De nuestro tercer abrazo hablamos ayer. Es el del Señor sobre cada uno de nosotros, el de un Dios que nos ama tanto que corre a nuestro encuentro desde el momento que retomamos la dirección correcta y decidimos libremente volver a Él, es el abrazo de un Padre que se echa también sobre nuestro cuello, y nos besa, restaurando nuestra vida y liberándonos de la muerte (Lucas 15: 20). Es el ejemplo sublime del perdón y de la reconciliación en la libertad de aquellos que deciden regresar al hogar.
Son abrazos que sellan vidas, que liberan de la opresión, que forman parte del plan de Dios y que nos salvan. Son abrazos que quitan los pesados yugos del cuello, y derraman lágrimas restauradoras. Son abrazos que nos enseñan a amar incondicionalmente y que sanan tanto a los que perdonan como a los que son perdonados.

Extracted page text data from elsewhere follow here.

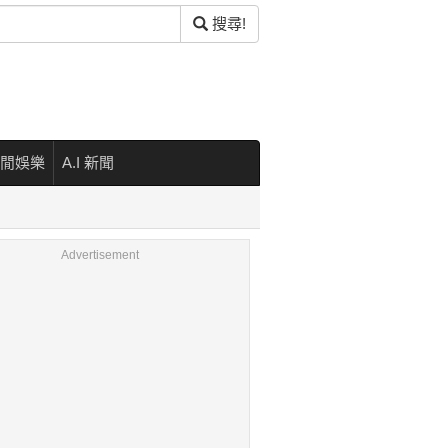
搜尋!
閒娛樂
A.I 新聞
Advertisement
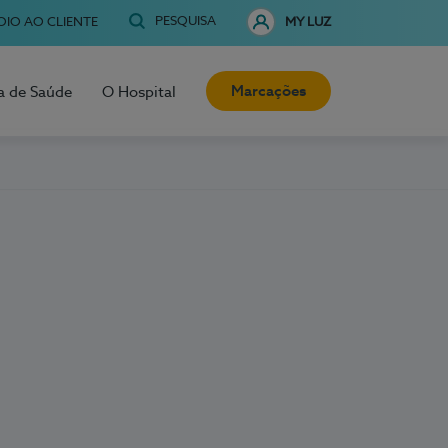
PESQUISA
OIO AO CLIENTE
MY LUZ
Marcações
a de Saúde
O Hospital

No siempre el perdón implica reconciliación de ambas partes, no siempre hay restauración de las relaciones, pero lo que, si es cierto, es que en él encontramos la libertad de apartar de nuestro corazón la raíz amarga de las heridas sin cerrar, y aunque queden cicatrices, el perdón nos permite entrar a la fiesta que el Padre hace en nuestro honor, pues estábamos muertos y ahora hemos vuelto a la vida, perdidos y ahora hallados (Lucas 15:24). No te quedes en la puerta enojado en tus propios razonamientos, obedece y perdona, el Padre te lo ruega (Lucas 15:28).
REFLEXIONEMOS:
¿A quién necesitas echarte a su cuello y llorar? ¿A quién aún no has perdonado? ¿Qué amargura oculta en tu corazón el rencor y la venganza que trae consigo la falta de perdón? A pesar de lo grande que sea la herida ¿no anhelas verla ya cicatrizada?